Puretech : casse‑tête commercial ou opportunité maîtrisée ?

 

Comment parler des négociants automobiles sans aborder l’épineux sujet de ces motorisa­tions qui sont l’objet de toutes les critiques ? "C’est difficile, témoigne Christophe Delteil, patron de Centre VO@Pro, filiale du groupe DMD. Le volume à absorber est im­portant et il faut constamment se placer 20 ou 25 % en dessous de la concurrence pour les revendre."

 

 

Un de ses confrères se montre discret sur les mesures prises. Il se limite à expliquer qu’il ajuste les prix pour laisser à ses clients la marge suffi­sante pour provisionner le risque : "Stellantis facture environ 35 % de moins les frais de réparation en cas de casse. Nous savons que trois à quatre mo­teurs sur dix poseront un problème.

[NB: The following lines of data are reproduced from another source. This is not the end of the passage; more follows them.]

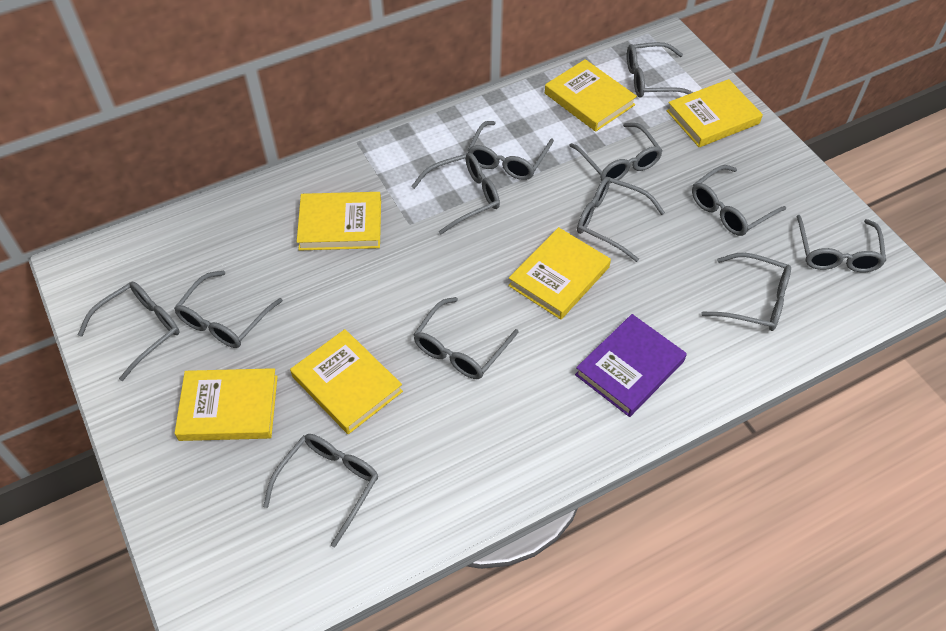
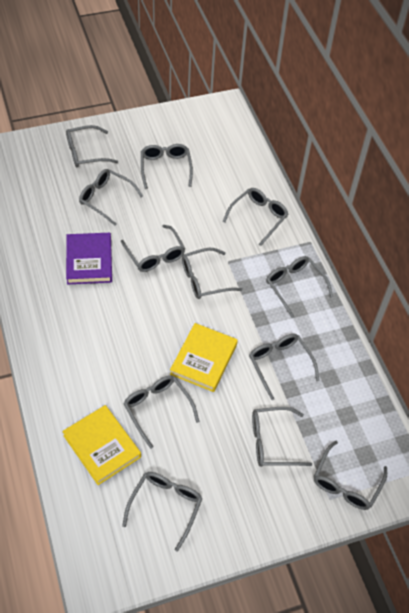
yellow book: 6 -> 2

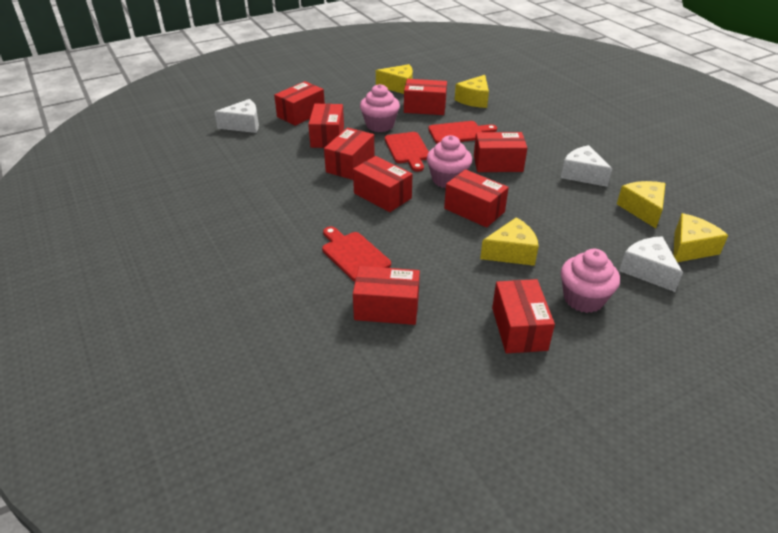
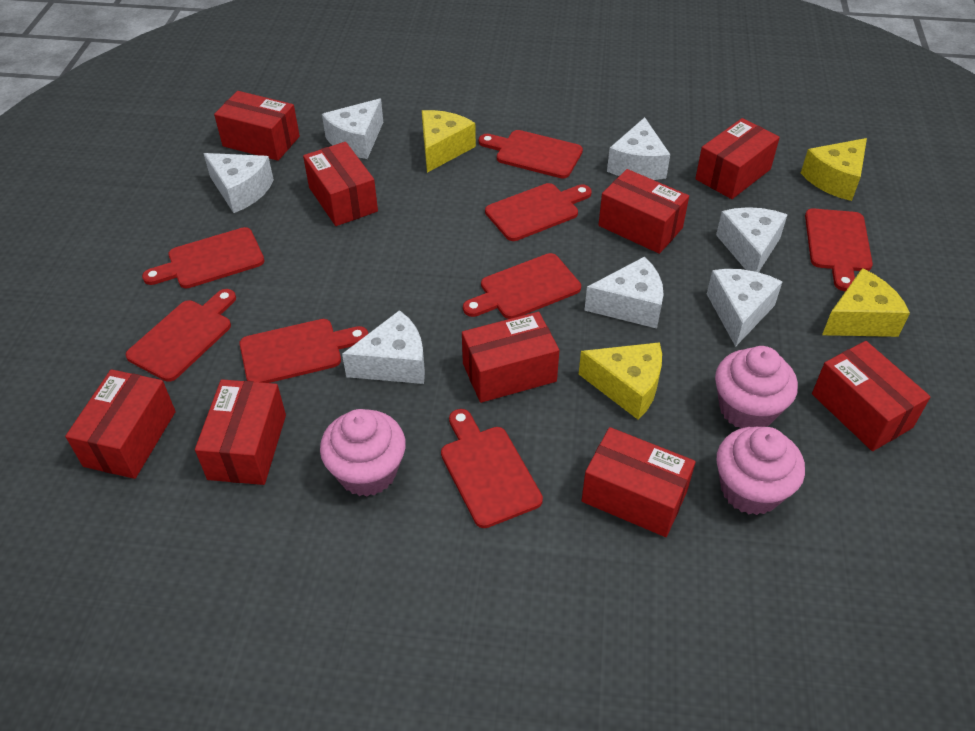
red cutting board: 3 -> 8
white cheese: 3 -> 7
yellow cheese: 5 -> 4

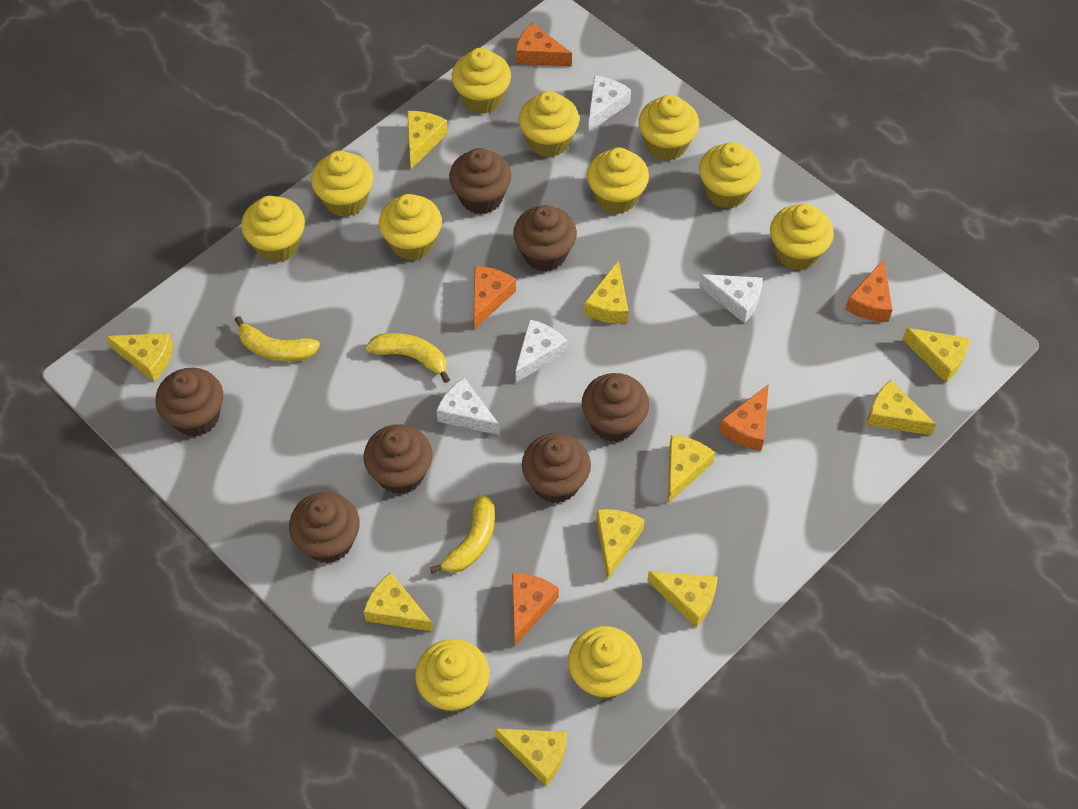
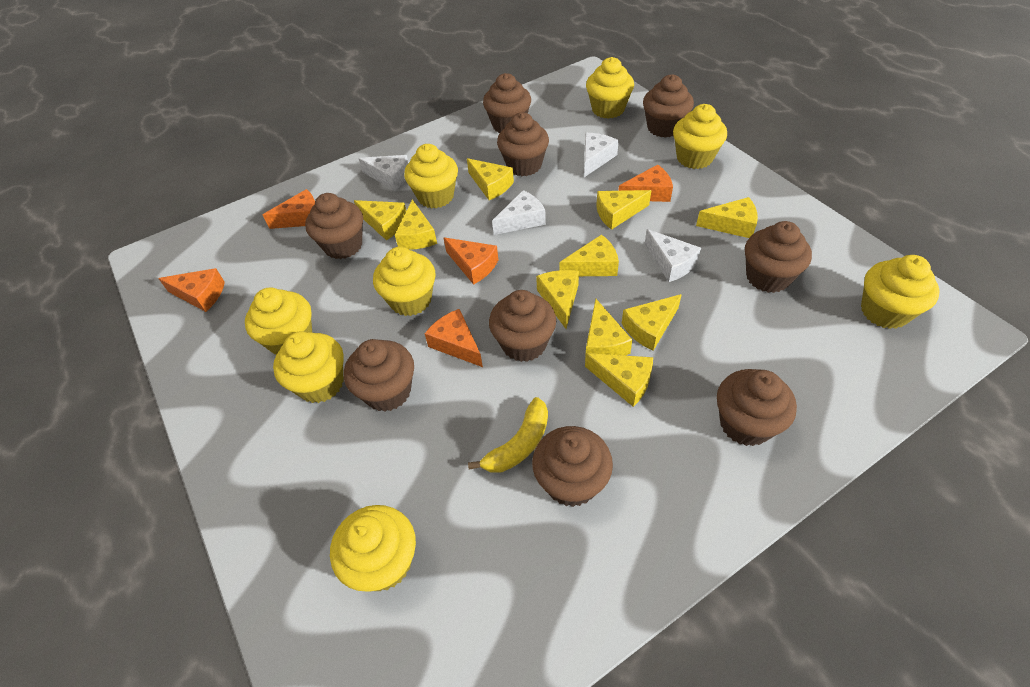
brown cupcake: 7 -> 9
yellow banana: 3 -> 1
yellow cupcake: 11 -> 8

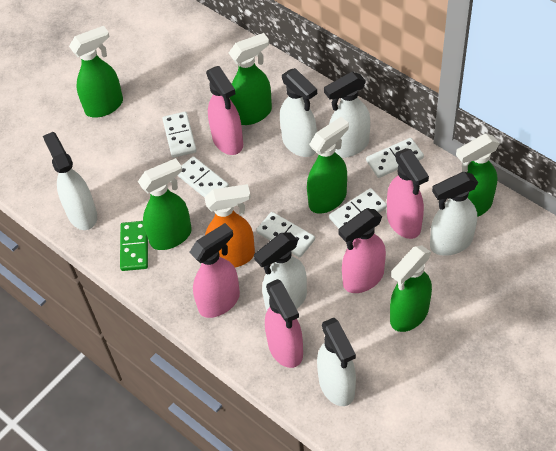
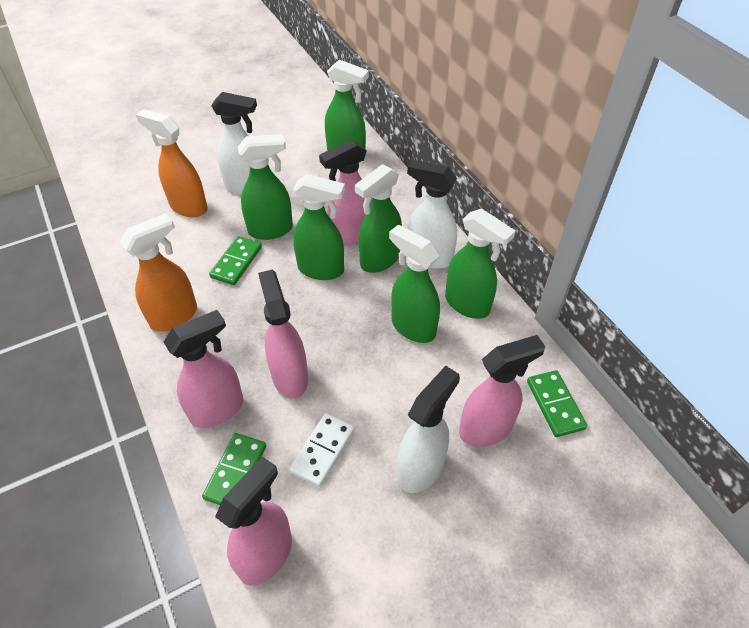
green domino: 1 -> 3
orange spray bottle: 1 -> 2
white domino: 5 -> 1
white spray bottle: 6 -> 3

Nous recommandons donc de prendre ce fait en considération et, au bout du compte, nos clients s’en sortent gagnants."

 

Tout le monde ne partage pas cet optimisme. "Stellantis traîne dans toutes les démarches de prise en charge. Il faut attendre plusieurs mois pour chaque dossier. Nous avons donc pris la décision de re­vendre notre stock dans des pays moins réticents et de ne plus faire commerce de PureTech ", nous ex­plique‑t‑on chez ce spécialiste du "zéro kil’". Renault‑Dacia et des marques allemandes sont utilisées pour compenser.

 

 

Pour ne pas dégrader les relations, Pierre Guinault, président‑fonda­teur d’Appro Automobiles, travaille à 90 % avec des PureTech de 2024, "les seuls étant couverts par une garantie de 8 ans chez le construc­teur". Et le négociant d’ajouter : " Il faut savoir argumenter autour de cette sécurité. Je trouve dommage que Stellantis n’ait pas mieux com­muniqué auprès de ses réseaux, car ils ont fini par se fermer à nos pro­positions."

 

Le diesel reprend l’avantage

 

Lorsque le gouvernement a rétro­pédalé sur le déploiement des ZFE, un signal a été envoyé aux consom­mateurs. Depuis ce moment, la de­mande de modèles diesel est repar­tie à la hausse. "Nous ne cherchons pas à trouver des électriques car nos clients n’en revendent pas aux consommateurs. Nos fournisseurs ne nous forcent pas la main. Ils ont com­pris que nous demandons surtout des véhicules diesel", décrit la situation Delphine Chevillot, directrice de la stratégie chez ATB Auto, branche du groupe Chopard.

 

Une course à l’échalote que ce di­recteur VO d’un groupe nordiste ne dément pas. " Nous n’en trou­vons pas à mettre dans nos conces­sions et, de fait, les prix grimpent en flèche ", se dit‑il préoccupé. Auto1 Group, qui édite chaque mois un baromètre des tarifs BtoB fondé sur les données de sa plateforme, a mis les premiers chiffres sur ce nouvel équilibre entre l’offre et la demande.

 

En prenant le mois de janvier 2019 pour base 100, les voitures d’occa­sion diesel se monnayaient fin mars à l’indice 112,2 en BtoB. En compa­raison, les VO essence pointaient à 115,7, les hybrides à 108,8 et les électriques à 102,5. Ce sera l’une des tendances à observer de près dans les semaines à venir.